Dmitri Schostakowitschs 1969 komponierte und Benjamin Britten gewidmete vierzehnte und somit vorletzte Sinfonie gehört gewiss nicht zu den am leichtesten zugänglichen Werken des sowjetischen Komponisten. Sie ist mehr ein Liederzyklus denn eine Sinfonie. Angelegt für ein kleines Streichorchester mit Perkussionsinstrumenten, mit einer Sopranistin sowie einem Bassisten besetzt, hat sie unter seinen fünfzehn Sinfonien kein Äquivalent. Der Tod ist das alles umspannende Thema der insgesamt elf Lieder mit Texten von Federico García Lorca, Guillaume Apollinaire (einmal mit Bezug auf Clemens Brentano), Wilhelm Küchelbecker und Rainer Maria Rilke. Das Zentrum bildet der in sechs der Lieder bemühte französische Dichter Apollinaire, der gleichsam von den übrigen eingerahmt wird. Die atheistisch-pessimistische Grundhaltung des Werkes, das keine Erlösung kennt, führte zum Bruch mit dem tiefgläubigen Literaturnobelpreisträger Alexander Solschenizyn. An großen Aufnahmen herrscht trotz des schwierigen Sujets kein Mangel. Bereits die in Anwesenheit des Komponisten mitgeschnittene Welterstaufführung vom 21. Juni 1969 mit Margarita Miroschnikowa und Jewgeni Wladimirow unter Rudolf Barschai zählt zu den überzeugendsten Darbietungen. Die 1973 entstandene Aufnahme mit Galina Wischnewskaja und Mark Reschetin unter Mstislaw Rostropowitsch steht im Rufe, die Referenzeinspielung zu sein. Bei beiden handelt es sich um waschechte sowjetische Produktionen, denen eine in dieser Form nicht mehr erreichbare Authentizität anhaftet.

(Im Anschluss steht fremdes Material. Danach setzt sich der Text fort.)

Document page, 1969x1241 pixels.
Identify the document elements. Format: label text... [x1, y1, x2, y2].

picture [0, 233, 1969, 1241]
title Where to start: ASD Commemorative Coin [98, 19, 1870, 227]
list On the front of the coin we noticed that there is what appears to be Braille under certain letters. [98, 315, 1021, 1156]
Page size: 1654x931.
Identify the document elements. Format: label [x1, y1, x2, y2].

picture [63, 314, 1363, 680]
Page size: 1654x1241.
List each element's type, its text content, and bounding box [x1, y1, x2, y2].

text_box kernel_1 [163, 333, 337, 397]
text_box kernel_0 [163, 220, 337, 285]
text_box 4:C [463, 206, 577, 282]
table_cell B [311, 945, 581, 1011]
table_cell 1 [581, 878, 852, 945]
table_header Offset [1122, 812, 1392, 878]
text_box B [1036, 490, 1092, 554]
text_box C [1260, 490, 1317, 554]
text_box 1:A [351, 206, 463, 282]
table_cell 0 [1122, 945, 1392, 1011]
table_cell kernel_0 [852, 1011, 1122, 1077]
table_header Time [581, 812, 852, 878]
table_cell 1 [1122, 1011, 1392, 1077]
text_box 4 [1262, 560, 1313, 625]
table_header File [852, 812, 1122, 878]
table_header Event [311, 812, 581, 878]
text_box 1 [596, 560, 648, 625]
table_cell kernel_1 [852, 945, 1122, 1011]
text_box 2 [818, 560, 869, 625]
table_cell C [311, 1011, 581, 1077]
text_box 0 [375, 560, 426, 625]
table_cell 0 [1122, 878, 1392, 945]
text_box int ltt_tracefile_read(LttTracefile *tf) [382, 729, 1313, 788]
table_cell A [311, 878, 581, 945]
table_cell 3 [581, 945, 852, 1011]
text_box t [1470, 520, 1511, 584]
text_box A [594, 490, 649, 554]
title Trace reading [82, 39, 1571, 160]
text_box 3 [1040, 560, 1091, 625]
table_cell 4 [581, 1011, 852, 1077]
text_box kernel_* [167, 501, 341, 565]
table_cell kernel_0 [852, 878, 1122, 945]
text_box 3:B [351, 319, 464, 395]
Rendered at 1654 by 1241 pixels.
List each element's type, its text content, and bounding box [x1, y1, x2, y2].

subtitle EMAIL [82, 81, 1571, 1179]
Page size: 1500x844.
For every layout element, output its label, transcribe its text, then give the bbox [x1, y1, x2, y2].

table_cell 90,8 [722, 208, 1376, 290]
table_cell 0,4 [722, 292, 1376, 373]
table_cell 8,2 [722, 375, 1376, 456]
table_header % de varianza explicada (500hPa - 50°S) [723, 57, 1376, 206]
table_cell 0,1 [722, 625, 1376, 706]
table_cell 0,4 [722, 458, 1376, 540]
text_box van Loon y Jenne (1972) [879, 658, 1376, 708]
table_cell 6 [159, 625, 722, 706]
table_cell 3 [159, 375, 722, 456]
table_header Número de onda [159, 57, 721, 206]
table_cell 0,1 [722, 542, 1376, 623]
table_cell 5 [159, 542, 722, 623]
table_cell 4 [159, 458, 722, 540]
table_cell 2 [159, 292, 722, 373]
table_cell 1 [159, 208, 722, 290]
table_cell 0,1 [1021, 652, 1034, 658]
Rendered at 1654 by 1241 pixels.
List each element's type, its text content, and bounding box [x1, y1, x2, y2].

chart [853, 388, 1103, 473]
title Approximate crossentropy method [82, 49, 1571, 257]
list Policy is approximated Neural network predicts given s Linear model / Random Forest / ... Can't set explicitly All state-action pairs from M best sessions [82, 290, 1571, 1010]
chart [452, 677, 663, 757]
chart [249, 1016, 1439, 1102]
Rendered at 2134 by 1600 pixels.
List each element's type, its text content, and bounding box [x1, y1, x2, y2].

Dass es gleichwohl noch Raum für moderne Interpretationen gibt, hat der griechische Dirigent Teodor Currentzis bewiesen (Alpha 159). Mit Julia Korpatschewa und Pjotr Migunow stehen ihm zwei ausgezeichnete, mit dem entschlackten Konzept von Currentzis harmonierende Solisten zur Verfügung. Migunow liegen sowohl die gespenstischen Momente (so im einleitenden De profundis) wie auch die verzweifelten (Im Kerker der Santé) und die expressiven Ausbrüche, in denen er voll aus sich herausgehen kann (in der Antwort der Zaporoger Kosaken an den Sultan von Konstantinopel). Korpatschewa mag vielleicht nicht das Stimmvolumen der Miroschnikowa und Wischnewskaja aufbringen, doch beeindruckt ihre himmlische Tongebung (interessanterweise gerade in Der Selbstmörder). Sie beweist zugleich, dass eine leichtere Stimme kein Leichtgewicht sein muss. Auch die gemeinsam vorgetragenen Stücke (so besonders die aufgelöste Stimmung in der Loreley) wissen zu fesseln. Currentzis erfindet das Werk nicht neu, doch kommt das präzise und zugleich beseelte Spiel seines Ensembles MusicAeterna der vierzehnten Sinfonie sichtlich zu Gute. Die durch den vibratoarmen Klang des Orchesters erzielte unverfälschte Klarheit unterstützt geradezu den Rückbezug auf die Alte Musik, aus der Currentzis und die Seinigen kommen. Insofern ist die spätmittelalterliche russische Ikone des Erzengels Michael von Andrei Rubljow auf dem Cover der CD durchaus passend. Zurück zu den Anfängen.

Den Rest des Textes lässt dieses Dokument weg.